I have the following table design.

an Event table, with helper tables to hold the event meta data.

each event row has an event type column (regular_event, recurring_route, timed_messages, and more.)

each event type has its own tables to define different things regarding the event – including users. The thing is that it might be referenced directly by a many to many table (users_regular_events) or by a third table or forth table (events -> recurring_routes -> recurring_routes_stations -> recurring_stations -> recurring_stations_users -> users).

would it make sense to create a users_events table that duplicates relations between certain events? because, currently if I want to show each user his events I'll have to join multiple tables. Maybe I need to rethink my entire design?

Best Answer

I agree with Aaron Bertrand that pre-optimization is not a good idea. Relational database management systems are built for joining data. Don't presume a performance problem, observe it, preferably through thorough load testing prior to moving to production, then deal with it if necessary.
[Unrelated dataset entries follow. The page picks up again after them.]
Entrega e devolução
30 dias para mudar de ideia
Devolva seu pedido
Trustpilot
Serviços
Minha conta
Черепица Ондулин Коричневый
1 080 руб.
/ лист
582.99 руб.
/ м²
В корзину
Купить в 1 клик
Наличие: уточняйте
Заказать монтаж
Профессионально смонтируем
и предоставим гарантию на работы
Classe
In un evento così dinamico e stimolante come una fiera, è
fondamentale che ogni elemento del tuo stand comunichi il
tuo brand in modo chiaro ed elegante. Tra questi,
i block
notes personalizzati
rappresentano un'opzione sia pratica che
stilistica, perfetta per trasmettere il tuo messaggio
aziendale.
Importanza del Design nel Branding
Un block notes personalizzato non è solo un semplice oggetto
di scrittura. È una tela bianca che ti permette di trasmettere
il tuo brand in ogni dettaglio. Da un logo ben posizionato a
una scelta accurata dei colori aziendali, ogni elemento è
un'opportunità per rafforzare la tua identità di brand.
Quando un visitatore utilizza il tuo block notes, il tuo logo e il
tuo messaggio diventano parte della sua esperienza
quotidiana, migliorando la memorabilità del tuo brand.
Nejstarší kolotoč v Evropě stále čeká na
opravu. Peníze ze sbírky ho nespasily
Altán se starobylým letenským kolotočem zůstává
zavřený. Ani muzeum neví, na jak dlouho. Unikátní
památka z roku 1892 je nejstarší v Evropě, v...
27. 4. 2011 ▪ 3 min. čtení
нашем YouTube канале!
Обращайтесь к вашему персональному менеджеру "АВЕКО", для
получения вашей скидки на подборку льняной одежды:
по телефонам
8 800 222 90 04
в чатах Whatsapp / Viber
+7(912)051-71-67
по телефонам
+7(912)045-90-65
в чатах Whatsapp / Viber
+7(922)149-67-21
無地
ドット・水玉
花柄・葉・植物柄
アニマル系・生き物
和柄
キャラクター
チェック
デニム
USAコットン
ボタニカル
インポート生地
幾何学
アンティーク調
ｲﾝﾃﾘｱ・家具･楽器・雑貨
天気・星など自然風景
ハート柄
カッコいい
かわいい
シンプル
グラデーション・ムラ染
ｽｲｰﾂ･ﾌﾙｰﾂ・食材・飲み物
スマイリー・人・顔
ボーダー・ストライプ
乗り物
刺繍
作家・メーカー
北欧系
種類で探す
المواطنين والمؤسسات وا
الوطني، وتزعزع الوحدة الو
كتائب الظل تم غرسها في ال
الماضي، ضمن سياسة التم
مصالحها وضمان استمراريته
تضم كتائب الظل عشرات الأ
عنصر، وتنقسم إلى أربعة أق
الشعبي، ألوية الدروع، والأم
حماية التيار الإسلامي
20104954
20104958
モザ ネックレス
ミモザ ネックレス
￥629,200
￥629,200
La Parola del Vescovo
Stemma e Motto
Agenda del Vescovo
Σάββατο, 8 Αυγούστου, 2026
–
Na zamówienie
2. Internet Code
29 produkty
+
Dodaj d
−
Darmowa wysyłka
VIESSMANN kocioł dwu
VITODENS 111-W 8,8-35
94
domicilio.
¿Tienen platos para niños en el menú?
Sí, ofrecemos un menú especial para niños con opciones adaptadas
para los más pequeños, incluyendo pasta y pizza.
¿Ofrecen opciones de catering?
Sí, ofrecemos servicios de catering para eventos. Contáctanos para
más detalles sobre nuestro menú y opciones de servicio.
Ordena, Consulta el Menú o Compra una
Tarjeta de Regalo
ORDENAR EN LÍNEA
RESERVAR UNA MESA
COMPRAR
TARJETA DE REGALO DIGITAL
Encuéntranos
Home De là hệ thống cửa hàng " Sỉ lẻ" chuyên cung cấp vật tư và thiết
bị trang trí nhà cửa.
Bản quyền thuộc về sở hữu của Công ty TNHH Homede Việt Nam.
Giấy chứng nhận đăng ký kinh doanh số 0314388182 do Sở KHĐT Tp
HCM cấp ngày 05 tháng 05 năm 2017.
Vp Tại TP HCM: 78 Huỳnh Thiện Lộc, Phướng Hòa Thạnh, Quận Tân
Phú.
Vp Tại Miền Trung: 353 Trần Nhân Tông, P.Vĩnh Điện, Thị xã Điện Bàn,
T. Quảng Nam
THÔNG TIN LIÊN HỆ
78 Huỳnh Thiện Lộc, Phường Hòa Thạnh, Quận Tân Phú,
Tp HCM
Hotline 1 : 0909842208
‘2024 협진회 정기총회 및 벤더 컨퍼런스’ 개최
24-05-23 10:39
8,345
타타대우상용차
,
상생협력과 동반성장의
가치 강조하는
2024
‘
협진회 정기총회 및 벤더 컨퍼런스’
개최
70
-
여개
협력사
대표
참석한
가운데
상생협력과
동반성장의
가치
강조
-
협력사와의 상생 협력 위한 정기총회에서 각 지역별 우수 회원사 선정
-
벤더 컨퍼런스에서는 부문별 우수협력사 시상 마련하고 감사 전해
As to your question about when does it make sense to duplicate data for querying, the classic scenario is in a data warehouse. Ideally, you want the data to be static, in other words, read only. This can be the case for historical transactional data, for example. In a data warehouse the data is written as close to once as possible and is read many, many times. If this is your scenario, then denormalization for reporting may be a reasonable design choice.

However, any time you introduce redundancy in your data you open yourself to the risk of loss of data quality. This is what the Normal Forms are designed to prevent. Redundancy introduces risk that you need to manage.

As long as you go in with your eyes open, you will be OK.